Vlad the non-Impaler · June 30, 2022 at 12:55 pm

Epi ampule but no epipen? Oh the horror! Draw it up and inject? Impossible! (just as well I ‘spose, she wouldn’t know the dosage anyway)
Hey doc, if you can’t hear with the el cheapo stethoscope, think way back to the days they taught you how to take a pulse and palpate the BP.
Sheese, what a waste of schooling.
I’ve had a dermatologist try to take control of my trauma pt.
My response was exactly like DM’s, Assume full liability or GTFO!

Aesop · June 30, 2022 at 6:07 pm

True story:
Co-worker was at 40,000′ somewhere east of newfoundland when the passenger next to him vapor-locked (She’d had non-stop cocktails, chasing a handfull of Xanax for flying jitters. Pro tip: Bad idea.)
Co-worker is another multi-decade ER nurse. When they asked for medical help, they got a retired OC paramedic, and a neurologist MD from SAfrica.
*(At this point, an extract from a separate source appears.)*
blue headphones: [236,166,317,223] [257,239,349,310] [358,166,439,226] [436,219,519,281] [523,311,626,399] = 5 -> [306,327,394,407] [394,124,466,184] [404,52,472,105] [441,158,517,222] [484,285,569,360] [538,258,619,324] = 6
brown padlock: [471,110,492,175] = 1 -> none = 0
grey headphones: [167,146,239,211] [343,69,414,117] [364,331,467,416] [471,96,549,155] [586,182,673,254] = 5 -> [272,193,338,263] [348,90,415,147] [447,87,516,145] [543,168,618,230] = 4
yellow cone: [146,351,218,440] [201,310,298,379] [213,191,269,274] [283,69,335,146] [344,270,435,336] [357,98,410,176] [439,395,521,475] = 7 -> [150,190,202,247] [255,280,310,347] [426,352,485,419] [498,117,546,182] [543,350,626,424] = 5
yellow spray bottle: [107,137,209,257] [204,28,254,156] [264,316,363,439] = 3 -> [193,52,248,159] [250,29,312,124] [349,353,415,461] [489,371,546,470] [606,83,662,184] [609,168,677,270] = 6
Short story longer, the doc was irritated that the ER nurse and retired fire paramedic did everything necessary – like placing her on oxygen for a severely depressed respiratory rate – while totally ignoring doc’s suggestions to do a neuro exam (on the unconscious patient).
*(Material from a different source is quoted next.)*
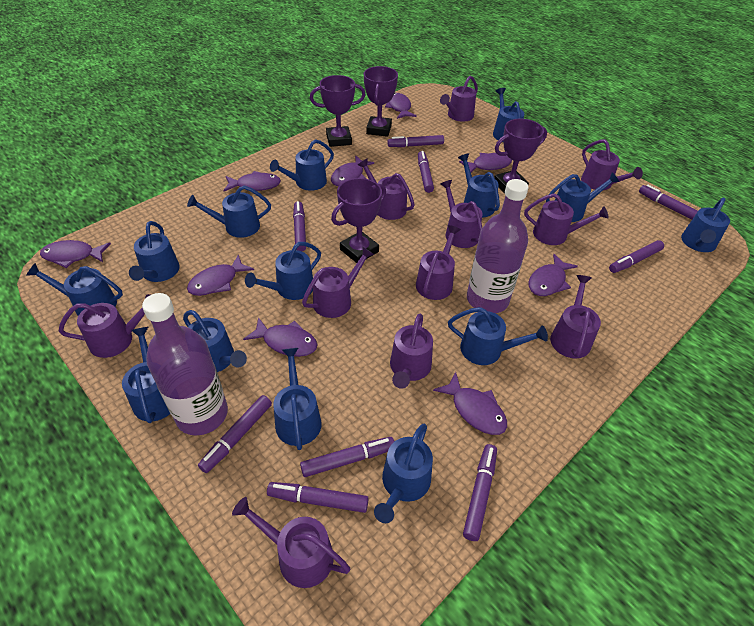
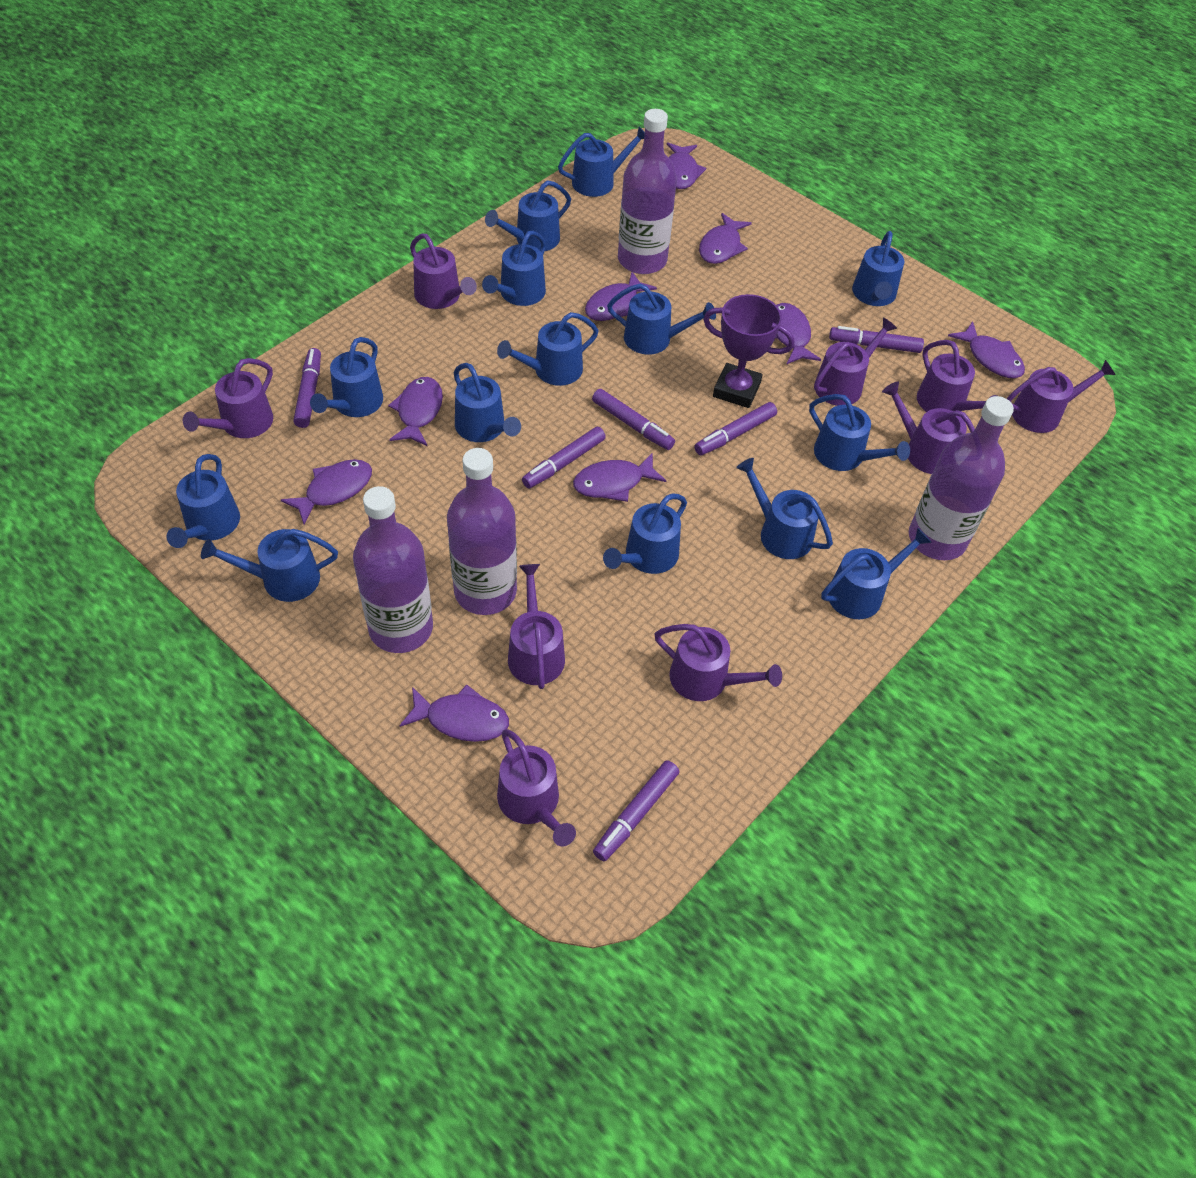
purple bottle: [142,293,228,435] [467,179,528,313] = 2 -> [353,486,433,653] [447,448,517,615] [618,109,677,274] [909,396,1014,560] = 4
purple marker: [198,395,272,473] [267,482,369,513] [293,201,306,251] [300,437,395,477] [388,135,444,147] [418,151,434,193] [463,444,497,541] [609,240,664,273] [639,185,698,220] = 9 -> [293,348,321,428] [522,427,606,488] [592,389,675,450] [593,760,679,861] [694,402,777,455] [829,326,924,353] = 6
purple trophy: [310,75,366,147] [331,178,386,263] [364,66,398,137] [494,119,547,193] = 4 -> [703,294,795,408] = 1
purple watering can: [59,294,150,358] [232,497,350,588] [302,247,374,318] [358,158,415,220] [390,314,433,389] [416,225,461,300] [440,76,478,122] [441,180,483,248] [524,193,609,245] [550,275,601,359] [581,139,643,190] = 11 -> [183,358,273,438] [410,233,477,309] [497,729,576,847] [508,564,565,689] [654,624,782,701] [814,317,897,406] [882,381,975,474] [917,340,997,412] [1007,360,1116,433] = 9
Patient recovered, and was handed off to EMS at Heathrow, doc huffed off and effed off, and my friend and his helper got comped to first class for their return flights by the airline, as a “thank you”.
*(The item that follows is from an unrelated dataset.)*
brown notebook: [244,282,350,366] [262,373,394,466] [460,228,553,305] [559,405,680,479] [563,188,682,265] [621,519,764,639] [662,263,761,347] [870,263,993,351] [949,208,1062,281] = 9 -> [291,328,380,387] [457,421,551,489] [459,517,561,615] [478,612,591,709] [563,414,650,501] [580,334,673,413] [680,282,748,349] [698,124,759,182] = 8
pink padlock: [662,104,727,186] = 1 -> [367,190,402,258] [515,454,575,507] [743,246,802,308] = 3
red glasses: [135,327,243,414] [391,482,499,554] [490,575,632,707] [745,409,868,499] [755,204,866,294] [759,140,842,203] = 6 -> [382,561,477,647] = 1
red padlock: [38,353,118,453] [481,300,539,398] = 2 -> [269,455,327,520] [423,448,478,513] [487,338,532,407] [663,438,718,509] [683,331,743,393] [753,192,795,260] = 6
We used to get between 10 and 50 nosey “consults” a game from doctors in the stands during Rose Bowl games, every time somebody in Nosebleed Row two rows from the top got chest pains or Shortness Of Breath, because between USC and UCLA alumni, you couldn’t swing a dead cat in the stands without hitting a doctor of something.
So, like the Old Man At The Bridge, we had three questions:
1)”What’s your specialty?”
Among the actual answers received (hand to God): French literature; podiatry, and dermatology.
Thanks, but we’re going to do oxygen and aspirin, Professor. If we need anything from Dumas or Voltaire, we’ll give you a holler.
2) Are you board certified and licensed to practice in California?”
No?: Sit down, and go back to the game. Yes?:
3) “You understand that if you want to assume care of the patient, we’d be happy to have you, but you have to stay with him all the way to the ER, and miss out on the game you paid $500/seat to come to, right?
In every single case save ONE: “Oh, hey, no, never mind, you guys are doing great, carry on!”
The Lone exception: board-certified interventional cardiologist from local Cath Lab, who stayed with the patient, managed all care, rode to the ER with paramedics, gave a detailed hand off to the ER docs for the patient having an acute MI (heart attack), and by way of thanks, Pasadena EMS drove him right back to the gate, where he returned to his seat and caught most of the second half.

Most docs without a hospital are out-of-practice EMTs, at best, in field situations, and the brighter ones (which thankfully is most of them) know it without being told.

Aesop · June 30, 2022 at 6:18 pm

FTR, all the FAA requires for an in-flight medical kit is a cheesedick $5 steth, crappy manual cuff, and thermometer. OSHA requires a small bandaging kit for the crew (screw the passeng-cattle, amirite?), and the better international and domestic lines carry AEDs and an O2 tank. FAs are loathe to open any of it, because then they have to do company paperwork and re-inventory it, and it’s a bitch to get another cheap-ass complete kit so they can take off again.

Before 9/11 I flew with my complete “O-Shit!” medic jump bag as one of my carry-ons. Now I leave out the sharp pointy scissors, and just take the blunted trauma shears and the round kindergarten scissors. Even the TSA dorks don’t get hissy about that.